When word gets out, the doctor becomes a national hero, the building of a local hospital is set in motion, and the medical managing director in Montreal is congratulated by the Governor-General.

==Cast==

- The Dionne Quintuplets as The Wyatt Quintuplets
- Yvonne Dionne as Yvonne
- Cecile Dionne as Cécile
- Marie Dionne as Marie
- Annette Dionne as Annette
- Emilie Dionne as Émelie
- Jean Hersholt as Dr. John Luke
- June Lang as Mary MacKenzie
- Slim Summerville as Constable Jim Ogden
- Michael Whalen as Tony Luke
- Dorothy Peterson as Nurse Katherine Kennedy
- Robert Barrat as MacKenzie
- Jane Darwell as Mrs. Graham
- John Qualen as Asa Wyatt
- Frank Reicher as Dr. Paul Luke
- Montagu Love as Sir Basil Crawford
- David Torrence as Governor General
- George Chandler as Greasy
- Helen Jerome Eddy as Mrs. Ogden
- Aileen Carlyle as Mrs. Wyatt
- George Meeker as Dr. Wilson
- J. Anthony Hughes as Mike
- William "Billy" Benedict as The Gawker
- Claude King as Toastmaster
- Richard Carlyle (uncredited)

==Production==
In The Country Doctor (1936), a movie starring the quints, Jean Hersholt portrayed Dr. John Luke, a character based on Dr. Allan Roy Dafoe. The setting was in a remote area of Quebec, although in real life the Dionnes were born and grew up in rural Ontario. There were two sequels: Reunion (1936) and Five of a Kind (1938).

==Reception==
Film reviewer Frank Nugent in his review of The Country Doctor for The New York Times described the "fell-good" film: "We were prepared to disapprove of the quintuplets as a matter of policy, but there is no holding out against "The Country Doctor" at the Music Hall, in which they are making their first screen appearance—not counting the newsreels. An irresistibly appealing blend of sentiment and comedy, the Twentieth Century-Fox picture justifies even that anonymous advertising genius who described the advent of the Dionne babies as the greatest event since "The Birth of a Nation".

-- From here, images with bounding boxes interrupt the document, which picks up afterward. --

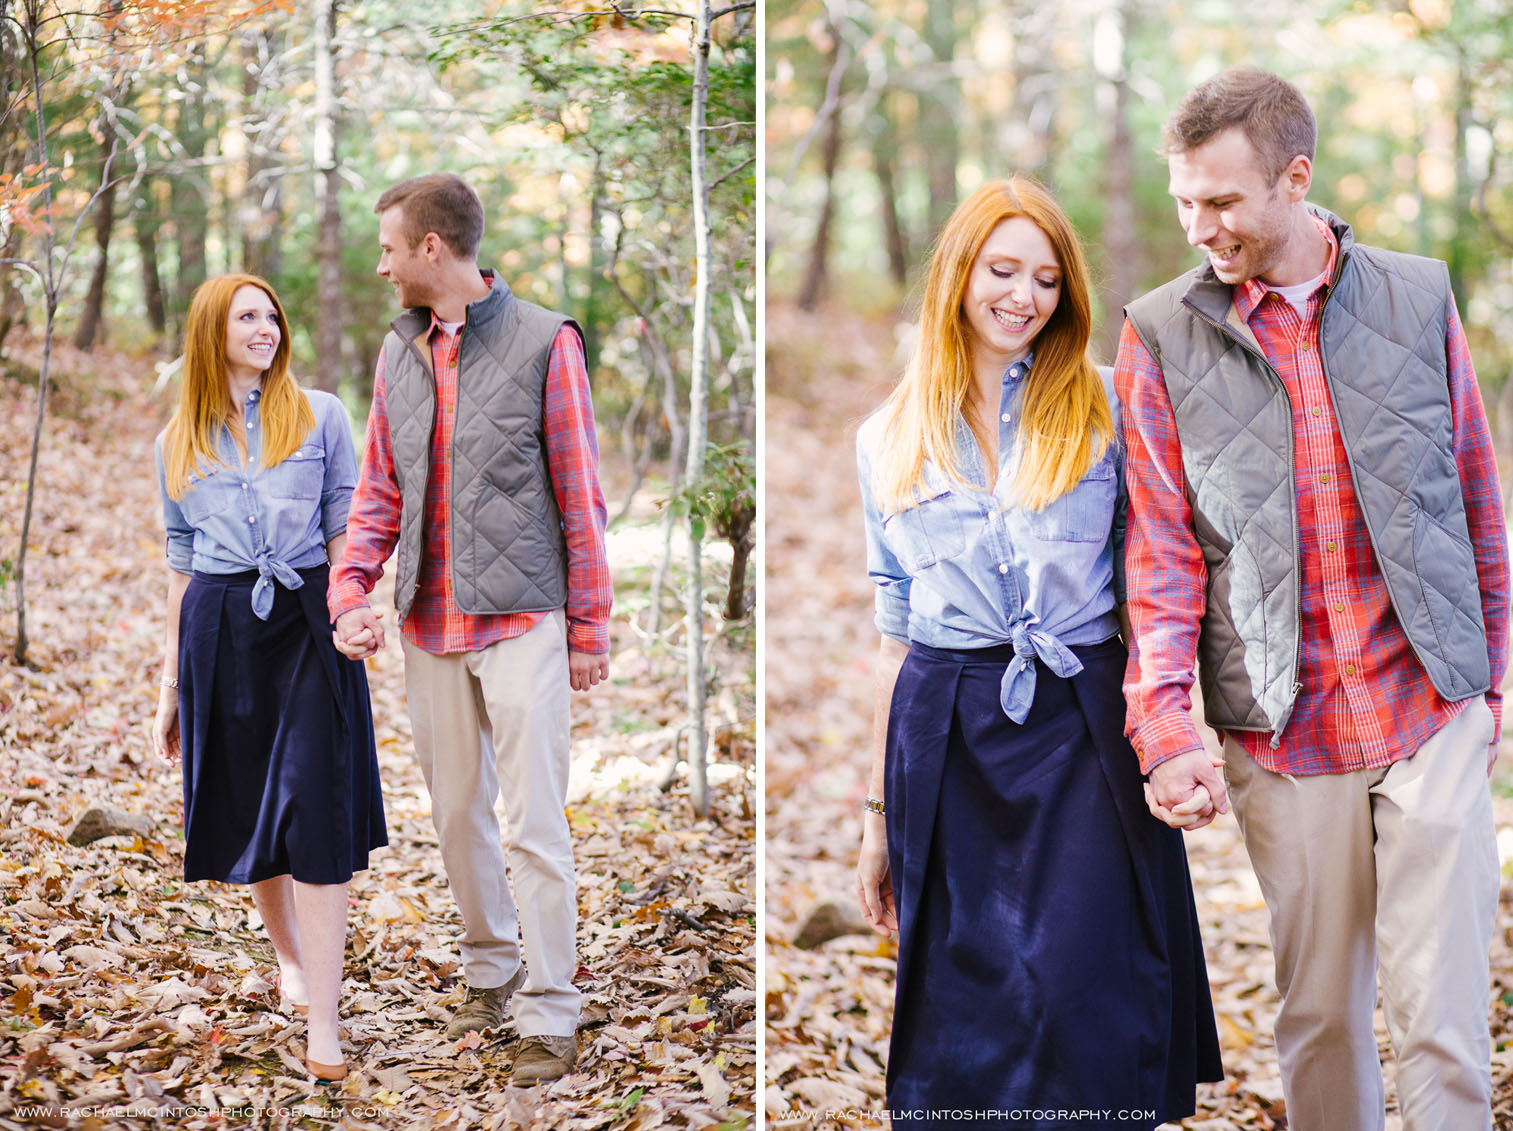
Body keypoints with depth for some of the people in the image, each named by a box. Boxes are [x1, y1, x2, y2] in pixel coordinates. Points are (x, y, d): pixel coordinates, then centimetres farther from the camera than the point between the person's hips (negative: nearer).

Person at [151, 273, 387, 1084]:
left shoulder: (320, 416, 5)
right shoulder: (179, 442, 11)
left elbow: (345, 531, 5)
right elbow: (181, 562, 15)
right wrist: (170, 683, 14)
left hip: (308, 622, -3)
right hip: (220, 631, 3)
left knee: (315, 812, -10)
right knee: (246, 809, 10)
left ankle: (322, 1022, -12)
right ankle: (288, 955, 36)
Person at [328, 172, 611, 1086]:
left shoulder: (544, 342, -6)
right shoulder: (399, 353, 10)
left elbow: (580, 496, -5)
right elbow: (379, 493, 15)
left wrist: (590, 628, -5)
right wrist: (351, 592, -1)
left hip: (522, 620, -5)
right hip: (430, 627, 6)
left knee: (534, 823, -5)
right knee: (458, 814, 13)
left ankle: (550, 1011, 5)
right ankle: (493, 966, 31)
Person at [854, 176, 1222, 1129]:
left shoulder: (1101, 411, 5)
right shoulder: (891, 440, 10)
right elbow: (896, 628, 12)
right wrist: (880, 811, 11)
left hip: (1083, 727, -2)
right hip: (945, 737, 2)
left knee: (1087, 1018, -10)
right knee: (962, 1009, 5)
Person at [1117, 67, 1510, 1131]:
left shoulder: (1418, 296, 3)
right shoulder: (1161, 335, 0)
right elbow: (1160, 550, -3)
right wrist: (1164, 729, -13)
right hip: (1280, 731, 0)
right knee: (1319, 1009, 10)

Writing for The Spectator in 1936, Graham Greene gave the film a good review, describing it as "an honest film" and "admirably genuine". Greene praised Hersholt for "one of the most sympathetic performances [he had] seen this year", and noted that although those judging the film from the austerest angle might find the comic aspects of the film to be "not in the best taste", he himself found sequences like the delivery of quintuplets to have been "extraordinarily funny".